Deus sonhou que errava. Rodava e rodava e rodava as supernovas presas ao ábaco com que fazia cálculos ao equilíbrio entre a tristeza e a felicidade. No sonho, recomeçava muitas vezes a contagem porque o resultado era sempre igual: naquele dia, só um coração tinha sido feliz.
Não podia ser.
Não podia ser, por isso, Deus repetiu as equações: um. De novo: um. Mais uma vez: um. Irritou-se e atirou duas galáxias contra a parede do Universo.
Quando olhava para o mundo, via claramente os corações infelizes. Alguns pareciam cenários de guerra, ruínas cheias de cantos afiados prontos para cortar. Outros tinham pequenos buracos e fendas, o desamparo tinha mordido e arranhado até conseguir furar. Outros ainda estavam vazios, com demasiados sonhos entornados à sua volta.
E ali no meio, o pulsar. Deus via os corações felizes como flores a abrirem à noite, como a intermitência da luz da lua a bater em escamas que serpenteavam na derme dos rios. E não via mais do que um. Era verdade, só um. O ábaco não mentia, ele não se enganara: quando olhava, o mundo era um cemitério com um só fogo-fátuo.
Deus percebeu que afinal o seu erro não tinha sido nas contas.
Fora na geografia do músculo cardíaco, que não deixava entrar todas as sensações da mesma forma, algumas não sabiam encolher-se para passar pelas veias e inundar os ventrículos.
Ou teria sido na anatomia das sensações?

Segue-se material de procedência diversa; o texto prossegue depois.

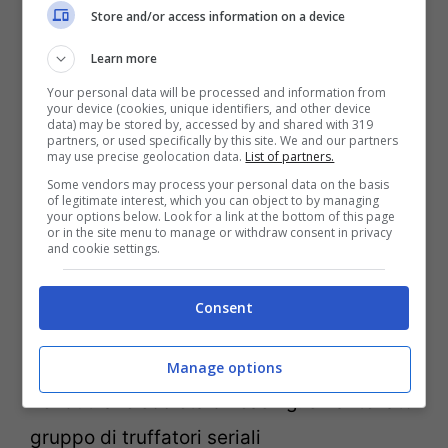
Store and/or access information on a device
consegnati agli acquirenti.
Learn more
Domiciliato in Canton Ticino,
Szydlik
Your personal data will be processed and information from
your device (cookies, unique identifiers, and other device
aveva anche inventato e messo in pratica,
data) may be stored by, accessed by and shared with 319
partners, or used specifically by this site. We and our partners
attraverso la creazione di un proprio token
may use precise geolocation data.
List of partners.
Some vendors may process your personal data on the basis
di
criptovaluta
, un’
attività completamente
of legitimate interest, which you can object to by managing
your options below. Look for a link at the bottom of this page
abusiva
di offerta al pubblico di prodotti
or in the site menu to manage or withdraw consent in privacy
and cookie settings.
finanziari, attraverso la pubblicità e il
collocamento a distanza di valuta virtuale.
Consent
LEGGI ANCHE: >>>
Macchinari inesistenti
Manage options
venduti alle società di leasing: smantellato
gruppo di truffatori seriali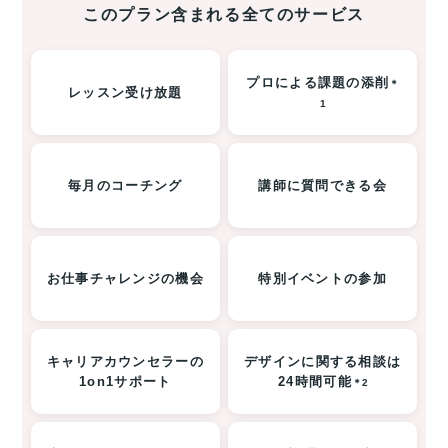
このプラン含まれる全てのサービス
プロによる課題の添削
＊
レッスン受け放題
1
毎月のコーチング
講師に質問できる会
お仕事チャレンジの機会
特別イベントの参加
キャリアカウンセラーの
デザインに関する相談は
1on1サポート
24時間可能
＊2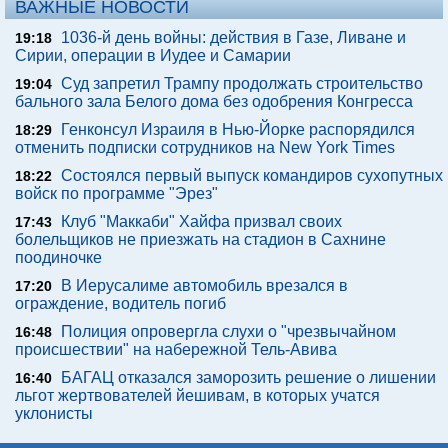
ВАЖНЫЕ НОВОСТИ
1036-й день войны: действия в Газе, Ливане и
19:18
Сирии, операции в Иудее и Самарии
Суд запретил Трампу продолжать строительство
19:04
бального зала Белого дома без одобрения Конгресса
Генконсул Израиля в Нью-Йорке распорядился
18:29
отменить подписки сотрудников на New York Times
Состоялся первый выпуск командиров сухопутных
18:22
войск по программе "Эрез"
Клуб "Маккаби" Хайфа призвал своих
17:43
болельщиков не приезжать на стадион в Сахнине
поодиночке
В Иерусалиме автомобиль врезался в
17:20
ограждение, водитель погиб
Полиция опровергла слухи о "чрезвычайном
16:48
происшествии" на набережной Тель-Авива
БАГАЦ отказался заморозить решение о лишении
16:40
льгот жертвователей йешивам, в которых учатся
уклонисты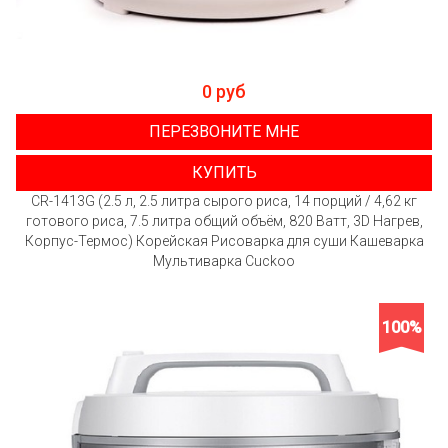
0 руб
ПЕРЕЗВОНИТЕ МНЕ
КУПИТЬ
CR-1413G (2.5 л, 2.5 литра сырого риса, 14 порций / 4,62 кг
готового риса, 7.5 литра общий объём, 820 Ватт, 3D Нагрев,
Корпус-Термос) Корейская Рисоварка для суши Кашеварка
Мультиварка Cuckoo
100%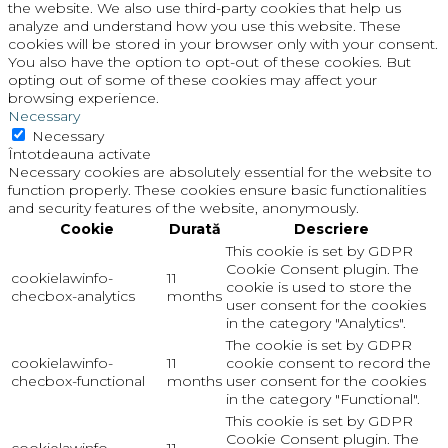
the website. We also use third-party cookies that help us
analyze and understand how you use this website. These
cookies will be stored in your browser only with your consent.
You also have the option to opt-out of these cookies. But
opting out of some of these cookies may affect your
browsing experience.
Necessary
Necessary
Întotdeauna activate
Necessary cookies are absolutely essential for the website to
function properly. These cookies ensure basic functionalities
and security features of the website, anonymously.
Cookie
Durată
Descriere
This cookie is set by GDPR
Cookie Consent plugin. The
cookielawinfo-
11
cookie is used to store the
checbox-analytics
months
user consent for the cookies
in the category "Analytics".
The cookie is set by GDPR
cookielawinfo-
11
cookie consent to record the
checbox-functional
months
user consent for the cookies
in the category "Functional".
This cookie is set by GDPR
Cookie Consent plugin. The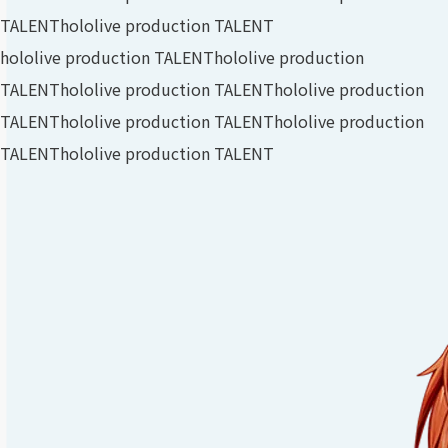
TALENT
hololive production TALENT
hololive production TALENT
hololive production
TALENT
hololive production TALENT
hololive production
TALENT
hololive production TALENT
hololive production
TALENT
hololive production TALENT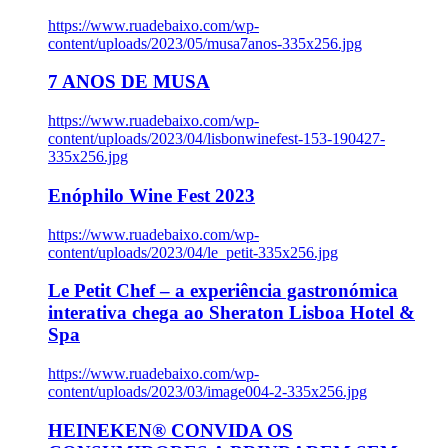
https://www.ruadebaixo.com/wp-
content/uploads/2023/05/musa7anos-335x256.jpg
7 ANOS DE MUSA
https://www.ruadebaixo.com/wp-
content/uploads/2023/04/lisbonwinefest-153-190427-
335x256.jpg
Enóphilo Wine Fest 2023
https://www.ruadebaixo.com/wp-
content/uploads/2023/04/le_petit-335x256.jpg
Le Petit Chef – a experiência gastronómica
interativa chega ao Sheraton Lisboa Hotel &
Spa
https://www.ruadebaixo.com/wp-
content/uploads/2023/03/image004-2-335x256.jpg
HEINEKEN® CONVIDA OS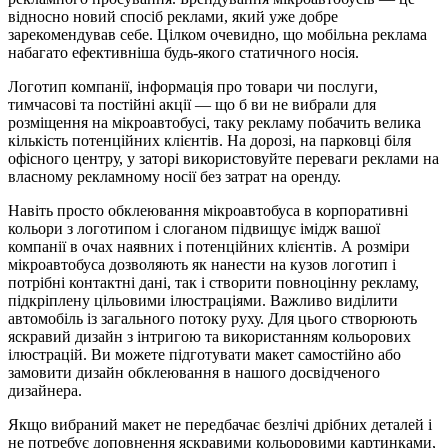
відносно новий спосіб реклами, який уже добре
зарекомендував себе. Цілком очевидно, що мобільна реклама
набагато ефективніша будь-якого статичного носія.
Логотип компанії, інформація про товари чи послуги,
тимчасові та постійні акції — що б ви не вибрали для
розміщення на мікроавтобусі, таку рекламу побачить велика
кількість потенційних клієнтів. На дорозі, на парковці біля
офісного центру, у заторі використовуйте переваги реклами на
власному рекламному носії без затрат на оренду.
Навіть просто обклеювання мікроавтобуса в корпоративні
кольори з логотипом і слоганом підвищує імідж вашої
компанії в очах наявних і потенційних клієнтів. А розміри
мікроавтобуса дозволяють як нанести на кузов логотип і
потрібні контактні дані, так і створити повноцінну рекламу,
підкріплену цільовими ілюстраціями. Важливо виділити
автомобіль із загального потоку руху. Для цього створюють
яскравий дизайн з інтригою та використанням кольорових
ілюстрацій. Ви можете підготувати макет самостійно або
замовити дизайн обклеювання в нашого досвідченого
дизайнера.
Якщо вибраний макет не передбачає безлічі дрібних деталей і
не потребує доповнення яскравими кольоровими картинками,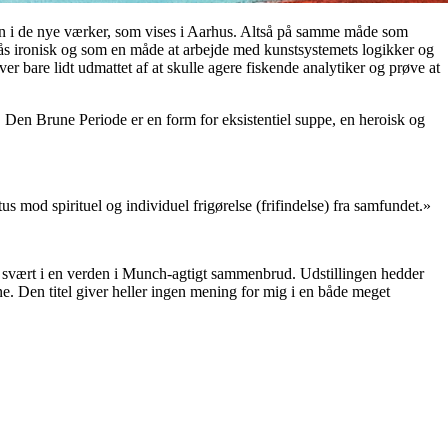
men i de nye værker, som vises i Aarhus. Altså på samme måde som
stås ironisk og som en måde at arbejde med kunstsystemets logikker og
er bare lidt udmattet af at skulle agere fiskende analytiker og prøve at
. Den Brune Periode er en form for eksistentiel suppe, en heroisk og
 mod spirituel og individuel frigørelse (frifindelse) fra samfundet.»
t svært i en verden i Munch-agtigt sammenbrud. Udstillingen hedder
e. Den titel giver heller ingen mening for mig i en både meget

Agora percebia que a beleza era demasiado leve e grande para a caixa torácica, que o horror tinha um tecido tão duro e tão cheio de espigões que conseguia perfurar mais facilmente e custava ser arrancado.
Talvez o problema fosse a receita da contemplação, a vida era gigante mas os olhos gastavam a sua curiosidade em tão pouco tempo, o entusiasmo oxidava-se ao mínimo sinal de chuva.
Olhou para o ábaco, para as galáxias rotas no chão do Universo e por primeira vez questionou-se.
Deus caiu do sonho e levantou a cabeça sobressaltado. Tudo parecia normal. Coçou as orelhas. Aninhou-se melhor e ronronou até voltar a adormecer.